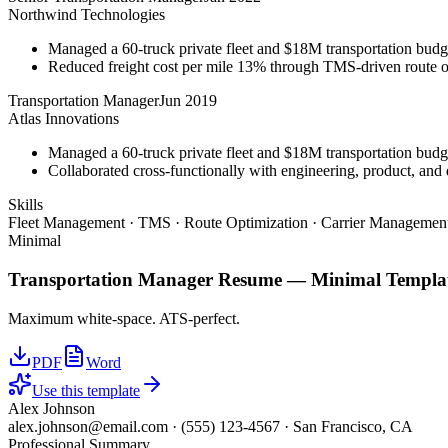
Northwind Technologies
Managed a 60-truck private fleet and $18M transportation budg
Reduced freight cost per mile 13% through TMS-driven route opt
Transportation Manager
Jun 2019
Atlas Innovations
Managed a 60-truck private fleet and $18M transportation budg
Collaborated cross-functionally with engineering, product, and 
Skills
Fleet Management · TMS · Route Optimization · Carrier Management
Minimal
Transportation Manager
Resume —
Minimal
Templa
Maximum white-space. ATS-perfect.
PDF
Word
Use this template
Alex Johnson
alex.johnson@email.com
·
(555) 123-4567
·
San Francisco, CA
Professional Summary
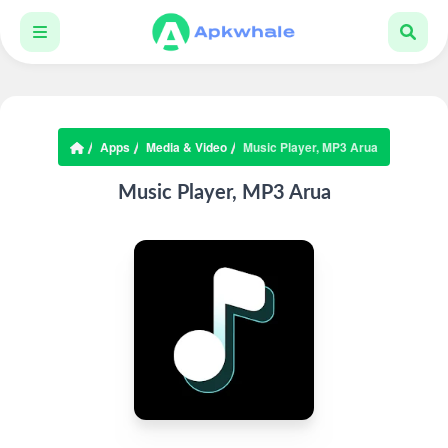
Apps
Media & Video
Music Player, MP3 Arua
Music Player, MP3 Arua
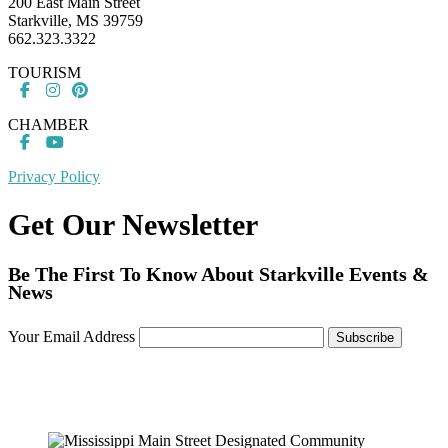
200 East Main Street
Starkville, MS 39759
662.323.3322
TOURISM
CHAMBER
Privacy Policy
Get Our Newsletter
Be The First To Know About Starkville Events &
News
Your Email Address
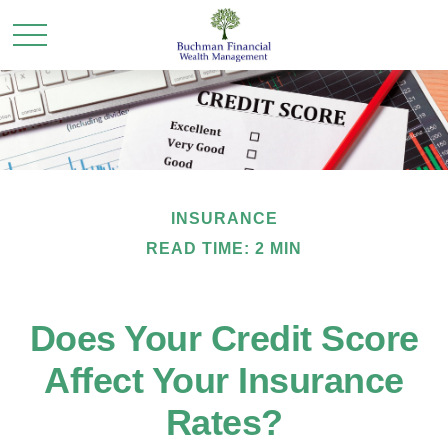
INSURANCE
READ TIME: 2 MIN
Does Your Credit Score
Affect Your Insurance
Rates?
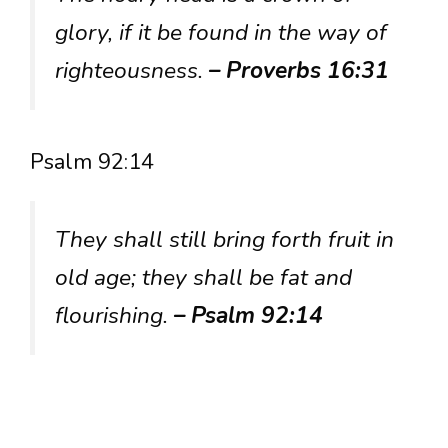
glory, if it be found in the way of
righteousness.
– Proverbs 16:31
Psalm 92:14
They shall still bring forth fruit in
old age; they shall be fat and
flourishing.
– Psalm 92:14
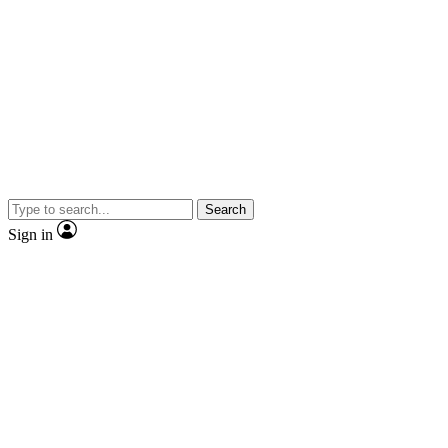
Search
Sign in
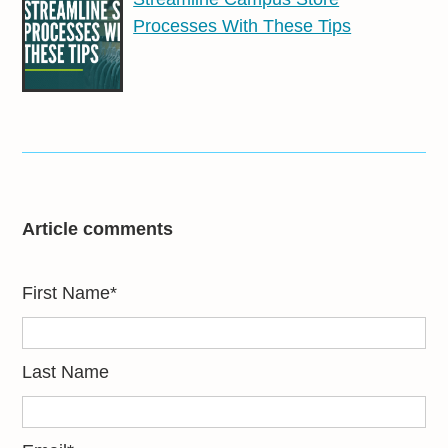
Processes With These Tips
Article comments
First Name
*
Last Name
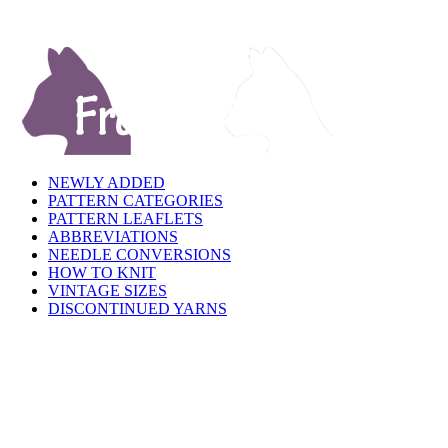
NEWLY ADDED
PATTERN CATEGORIES
PATTERN LEAFLETS
ABBREVIATIONS
NEEDLE CONVERSIONS
HOW TO KNIT
VINTAGE SIZES
DISCONTINUED YARNS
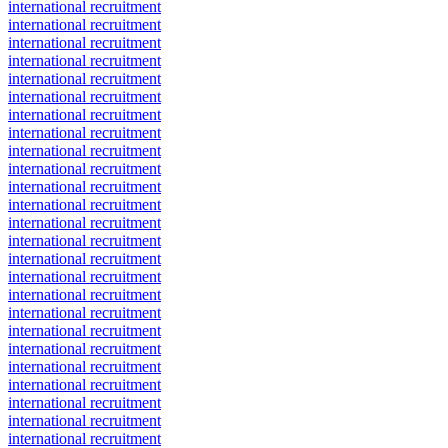
international recruitment
international recruitment
international recruitment
international recruitment
international recruitment
international recruitment
international recruitment
international recruitment
international recruitment
international recruitment
international recruitment
international recruitment
international recruitment
international recruitment
international recruitment
international recruitment
international recruitment
international recruitment
international recruitment
international recruitment
international recruitment
international recruitment
international recruitment
international recruitment
international recruitment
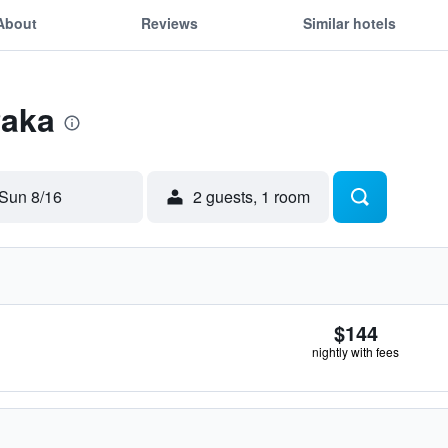
About
Reviews
Similar hotels
Paka
Sun 8/16
2 guests, 1 room
$144
nightly with fees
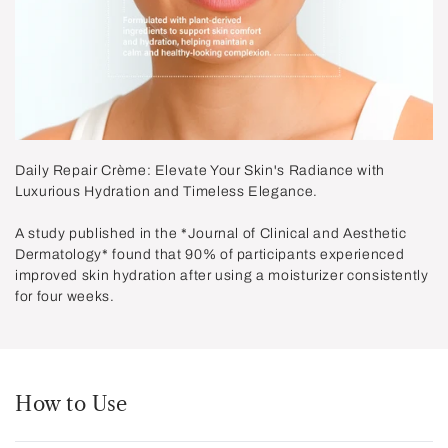
Daily Repair Crème: Elevate Your Skin's Radiance with
Luxurious Hydration and Timeless Elegance.
A study published in the *Journal of Clinical and Aesthetic
Dermatology* found that
90%
of participants experienced
improved skin hydration after using a moisturizer consistently
for four weeks.
How to Use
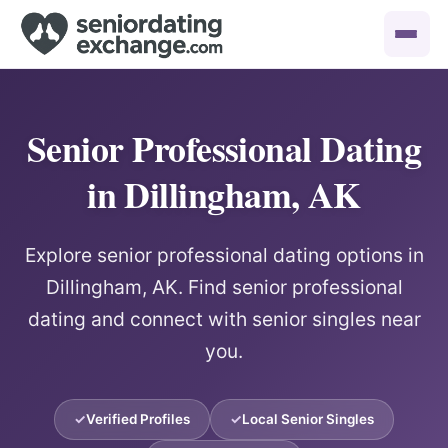
Senior Professional Dating
in Dillingham, AK
Explore senior professional dating options in
Dillingham, AK. Find senior professional
dating and connect with senior singles near
you.
Verified Profiles
Local Senior Singles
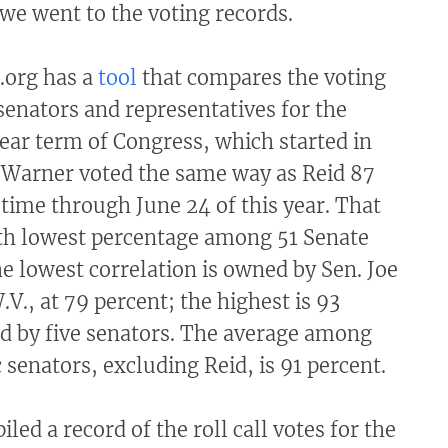
we went to the voting records.
.org has a
tool
that compares the voting
 senators and representatives for the
ear term of Congress, which started in
 Warner voted the same way as Reid 87
 time through June 24 of this year. That
nth lowest percentage among 51 Senate
 lowest correlation is owned by Sen. Joe
., at 79 percent; the highest is 93
ed by five senators. The average among
 senators, excluding Reid, is 91 percent.
led a record of the roll call votes for the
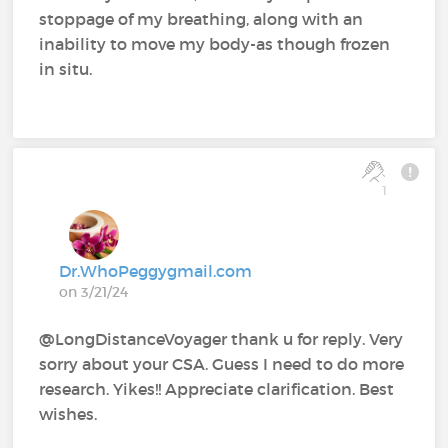
stoppage of my breathing, along with an
inability to move my body-as though frozen
in situ.
1
Dr.WhoPeggygmail.com
on 3/21/24
@LongDistanceVoyager thank u for reply. Very
sorry about your CSA. Guess I need to do more
research. Yikes!! Appreciate clarification. Best
wishes.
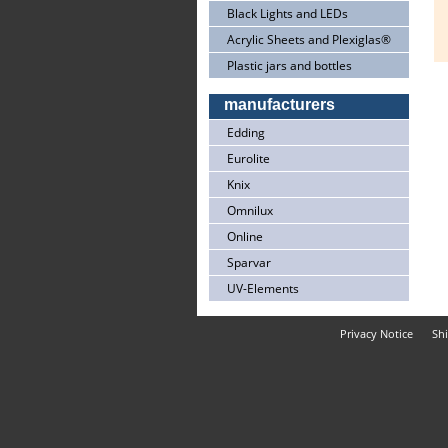
Black Lights and LEDs
Acrylic Sheets and Plexiglas®
Plastic jars and bottles
manufacturers
Edding
Eurolite
Knix
Omnilux
Online
Sparvar
UV-Elements
Privacy Notice
Sh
● ● ● ● ● ● ●
## [Description of the task]
Arrange every line of text from the records above as a Markdown table with the columns "Number" and "Text", giving each line its own numbered row and skipping blank lines. Leave the pictures out of the table.

## [Solution]
| Number | Text |
|---|---|
| 1 | Northwind Technologies |
| 2 | Managed a 60-truck private fleet and $18M transportation budg |
| 3 | Reduced freight cost per mile 13% through TMS-driven route opt |
| 4 | Transportation Manager |
| 5 | Jun 2019 |
| 6 | Atlas Innovations |
| 7 | Managed a 60-truck private fleet and $18M transportation budg |
| 8 | Collaborated cross-functionally with engineering, product, and  |
| 9 | Skills |
| 10 | Fleet Management · TMS · Route Optimization · Carrier Management |
| 11 | Minimal |
| 12 | Transportation Manager |
| 13 | Resume — |
| 14 | Minimal |
| 15 | Templa |
| 16 | Maximum white-space. ATS-perfect. |
| 17 | PDF |
| 18 | Word |
| 19 | Use this template |
| 20 | Alex Johnson |
| 21 | alex.johnson@email.com |
| 22 | · |
| 23 | (555) 123-4567 |
| 24 | · |
| 25 | San Francisco, CA |
| 26 | Professional Summary |
| 27 | Apps |
| 28 | Media & Video |
| 29 | Music Player, MP3 Arua |
| 30 | Music Player, MP3 Arua |
| 31 | 200 East Main Street |
| 32 | Starkville, MS 39759 |
| 33 | 662.323.3322 |
| 34 | TOURISM |
| 35 | CHAMBER |
| 36 | Privacy Policy |
| 37 | Get Our Newsletter |
| 38 | Be The First To Know About Starkville Events & |
| 39 | News |
| 40 | Your Email Address |
| 41 | INSURANCE |
| 42 | READ TIME: 2 MIN |
| 43 | Does Your Credit Score |
| 44 | Affect Your Insurance |
| 45 | Rates? |
| 46 | glory, if it be found in the way of |
| 47 | righteousness. |
| 48 | – Proverbs 16:31 |
| 49 | Psalm 92:14 |
| 50 | They shall still bring forth fruit in |
| 51 | old age; they shall be fat and |
| 52 | flourishing. |
| 53 | – Psalm 92:14 |
| 54 | Search |
| 55 | Sign in |
| 56 | Processes With These Tips |
| 57 | Article comments |
| 58 | First Name |
| 59 | * |
| 60 | Last Name |
| 61 | NEWLY ADDED |
| 62 | PATTERN CATEGORIES |
| 63 | PATTERN LEAFLETS |
| 64 | ABBREVIATIONS |
| 65 | NEEDLE CONVERSIONS |
| 66 | HOW TO KNIT |
| 67 | VINTAGE SIZES |
| 68 | DISCONTINUED YARNS |
| 69 | international recruitment |
| 70 | international recruitment |
| 71 | international recruitment |
| 72 | international recruitment |
| 73 | international recruitment |
| 74 | international recruitment |
| 75 | international recruitment |
| 76 | international recruitment |
| 77 | international recruitment |
| 78 | international recruitment |
| 79 | international recruitment |
| 80 | international recruitment |
| 81 | international recruitment |
| 82 | international recruitment |
| 83 | international recruitment |
| 84 | international recruitment |
| 85 | international recruitment |
| 86 | international recruitment |
| 87 | international recruitment |
| 88 | international recruitment |
| 89 | international recruitment |
| 90 | international recruitment |
| 91 | international recruitment |
| 92 | international recruitment |
| 93 | international recruitment |
| 94 | About |
| 95 | Reviews |
| 96 | Similar hotels |
| 97 | Paka |
| 98 | Sun 8/16 |
| 99 | 2 guests, 1 room |
| 100 | $144 |
| 101 | nightly with fees |
| 102 | Daily Repair Crème: Elevate Your Skin's Radiance with |
| 103 | Luxurious Hydration and Timeless Elegance. |
| 104 | A study published in the *Journal of Clinical and Aesthetic |
| 105 | Dermatology* found that |
| 106 | 90% |
| 107 | of participants experienced |
| 108 | improved skin hydration after using a moisturizer consistently |
| 109 | for four weeks. |
| 110 | How to Use |
| 111 | Senior Professional Dating |
| 112 | in Dillingham, AK |
| 113 | Explore senior professional dating options in |
| 114 | Dillingham, AK. Find senior professional |
| 115 | dating and connect with senior singles near |
| 116 | you. |
| 117 | Verified Profiles |
| 118 | Local Senior Singles |
| 119 | we went to the voting records. |
| 120 | .org has a |
| 121 | tool |
| 122 | that compares the voting |
| 123 |  senators and representatives for the |
| 124 | ear term of Congress, which started in |
| 125 |  Warner voted the same way as Reid 87 |
| 126 |  time through June 24 of this year. That |
| 127 | nth lowest percentage among 51 Senate |
| 128 |  lowest correlation is owned by Sen. Joe |
| 129 | ., at 79 percent; the highest is 93 |
| 130 | ed by five senators. The average among |
| 131 |  senators, excluding Reid, is 91 percent. |
| 132 | led a record of the roll call votes for the |
| 133 | stoppage of my breathing, along with an |
| 134 | inability to move my body-as though frozen |
| 135 | in situ. |
| 136 | 1 |
| 137 | Dr.WhoPeggygmail.com |
| 138 | on 3/21/24 |
| 139 | @LongDistanceVoyager thank u for reply. Very |
| 140 | sorry about your CSA. Guess I need to do more |
| 141 | research. Yikes!! Appreciate clarification. Best |
| 142 | wishes. |
| 143 | Black Lights and LEDs |
| 144 | Acrylic Sheets and Plexiglas® |
| 145 | Plastic jars and bottles |
| 146 | manufacturers |
| 147 | Edding |
| 148 | Eurolite |
| 149 | Knix |
| 150 | Omnilux |
| 151 | Online |
| 152 | Sparvar |
| 153 | UV-Elements |
| 154 | Privacy Notice |
| 155 | Sh |